Most of our nation mourns the death of our ninth President, the 93 year old Shimon Peres z”l.
Most, that is, except for the majority of the haredi population and the Arab bloc in our Knesset. Their lack of respect for a great world leader and a man who truly labored for peace deserves the scorn of all Israeli citizens.
The haredi population takes much from the government and gives little or nothing in return. Much of the Arab population, 20% of our population, takes from the government they despise and gives us terrorism in return. Not all. But too many.
I was pleased to read that representatives of local Arab councils had the decency to pay a shiva visit and to offer their condolences to the Peres family. They wanted to make it very clear that the actions of the Arab bloc in the Knesset who boycotted the State funeral did not represent them nor the Arab citizens of their towns and villages.
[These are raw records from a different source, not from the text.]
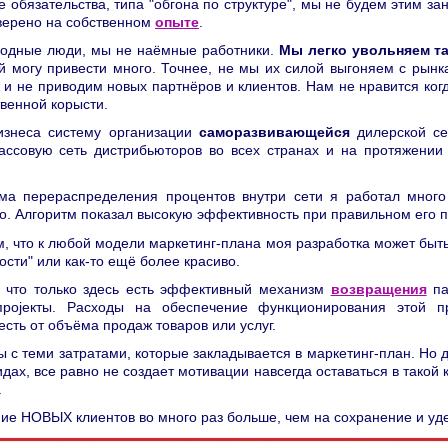
обязательства, типа "обгона по структуре", мы не будем этим за
оверено на собственном
опыте
.
бодные люди, мы не наёмные работники.
Мы легко увольняем та
 могу привести много. Точнее, не мы их силой выгоняем с рынк
 и не приводим новых партнёров и клиентов. Нам не нравится ког
твенной корысти.
изнеса систему организации
саморазвивающейся
дилерской с
ссовую сеть дистрибьюторов во всех странах и на протяжении
ма перераспределения процентов внутри сети я работал много
о. Алгоритм показал высокую эффективность при правильном его 
м, что к любой модели маркетинг-плана моя разработка может быть
сти" или как-то ещё более красиво.
 что только здесь есть эффективный механизм
возвращения
п
 проjeкты. Расходы на обеспечение функционирования этой
есть от объёма продаж товаров или услуг.
 с теми затратами, которые закладывается в маркетинг-план. Но д
ах, все равно не создает мотивации навсегда оставаться в такой
.
ние НОВЫХ клиентов во много раз больше, чем на сохранение и уд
It is comforting to realize that there are good and decent people among them.
I had the opportunity of meeting Shimon Peres when he was our Minister of Defense. It was in 1974 and I had just returned from a trip to Egypt, entering on a foreign passport.
While there I had the privilege of meeting with Felix Itchaki, leader of the Cairo Jewish community. We spoke in French in his apartment and he explained to me the loss of a once dynamic and vibrant Jewish population in both Cairo and in Alexandria.
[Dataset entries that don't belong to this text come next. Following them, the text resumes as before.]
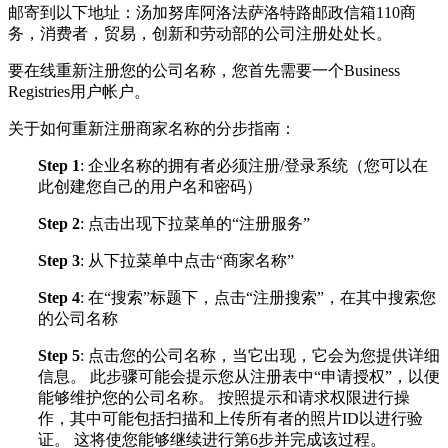
邮寄到以下地址：汤加努库阿洛法萨洛特路邮政信箱110商
务，消费者，贸易，创新和劳动部的公司注册处处长。
要在线重新注册您的公司名称，您首先需要一个Business
Registries用户帐户。
关于如何重新注册商家名称的分步指南：
Step 1
: 企业名称的拥有者必须注册/登录系统（您可以在
此创建您自己的用户名和密码）
Step 2
: 点击出现下拉菜单的“注册服务”
Step 3
: 从下拉菜单中点击“商家名称”
Step 4
: 在“搜索”标题下，点击“注册搜索”，在其中搜索您
的公司名称
Step 5
: 点击您的公司名称，当它出现，它会为您提供详细
信息。 此步骤可能会提示您从注册表中“申请授权”，以便
能够维护您的公司名称。 按照提示和请求权限进行操
作，其中可能包括扫描和上传所有者的照片ID以进行验
证。 这将使您能够继续进行第6步并完成该过程。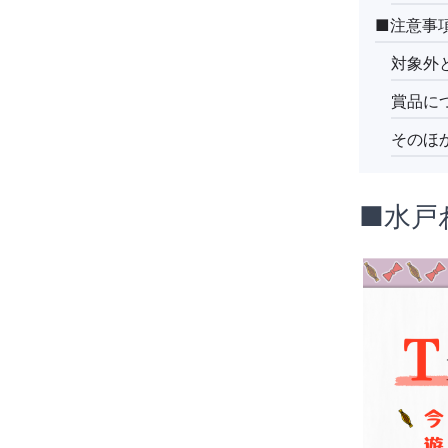
■注意事
対象外
賞品に
そのほ
■水戸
He reminisced about the magnificent department stores and galleries of Circurel, one of Egypt’s wealthiest Jews. He spoke longingly about the beautiful cafes and coffee houses, like Café Groppi, founded in 1909, where nobility and aristocrats frequently came to eat the famous French pastries and delicious ice cream, while discussing world affairs… cafes owned by Cairo Jews. He remembered how influential Jews had been in Egypt, several of them in service as advisors and physicians to the late King Farouk.
His words concerning Israel, Zionists, “war-mongers” as he called them, were tempered because he was speaking to me in the presence of two Egyptian police officials who had escorted me to his apartment.
He suggested that I attend a Shabbat morning service at the great synagogue, Shaar HaShamayim, founded in 1908, on Adli Pasha, a main boulevard in the center of busy downtown Cairo. Once it had been filled with hundreds of worshippers. Now, in 1974, there was barely a minyan of ten elderly men.
I did in fact attend what I hoped would be Shabbat morning services. Instead, when the Arab bawad (gate-keeper) opened the bronze doors to admit me, I found two elderly women sitting in the upper balcony and six men standing and talking hastily with one another in Arabic, fingering their strings of beads at the same time. They looked at me curiously but did not greet me nor speak to me. They were cautious of strangers.
I picked up a Hebrew siddur (printed in Austria in 1907) and prayed silently. No one said goodbye as I left wishing them a Shabbat shalom.
In Egypt, I had the opportunity to meet Egyptian academics and the Minister of Culture and Information who presented me with a personalized gift, a very large and heavy illustrated volume entitled “Arab Republic of Egypt”. In its hundreds of pages of beautiful Egypt, it paints a fascinating history of Egyptian art and culture over a period of one thousand years. In the frontispiece of the volume, the Minister inscribed these words: “To Dr. Ben-Sorek with best wishes and a shared hope for a just and permanent peace in the Middle East”. His Excellency signed it as Kemal Abou Elmagd, Minister of Information, Cairo, July 1974
.From all sides of professionals and government personnel I frequently heard their words hoping for a peace agreement between Egypt and Israel. I believed that they were sincere.
And so it was, upon my return to Israel I had the chance to speak personally with Shimon Peres who, at the time, was our Minister of Defense. I showed him the volume I had received as a gift, I told him how frequently I had heard words in hopes of a “just and lasting peace”.
But Defense Minister Peres was a pessimistic Peres. He did not think that peace between the two countries was on the horizon. Although he did not doubt what I had shared with him was true, he remained pessimistic.
It was the visit of Anwar El Sadat, President of the Arab Republic of Egypt, when he arrived in Israel, three years later on November 20, 1977 and welcomed by Prime Minister Menachem Begin, that put an end to Peres’ pessimism.
Peres was a great leader, a founder of our nation, a Prime Minister and a President of our country held in high esteem by Israelis and leaders of governments world-wide.
But for me, he remains a pessimist… albeit, a pleasant pessimist. May his memory be for a blessing.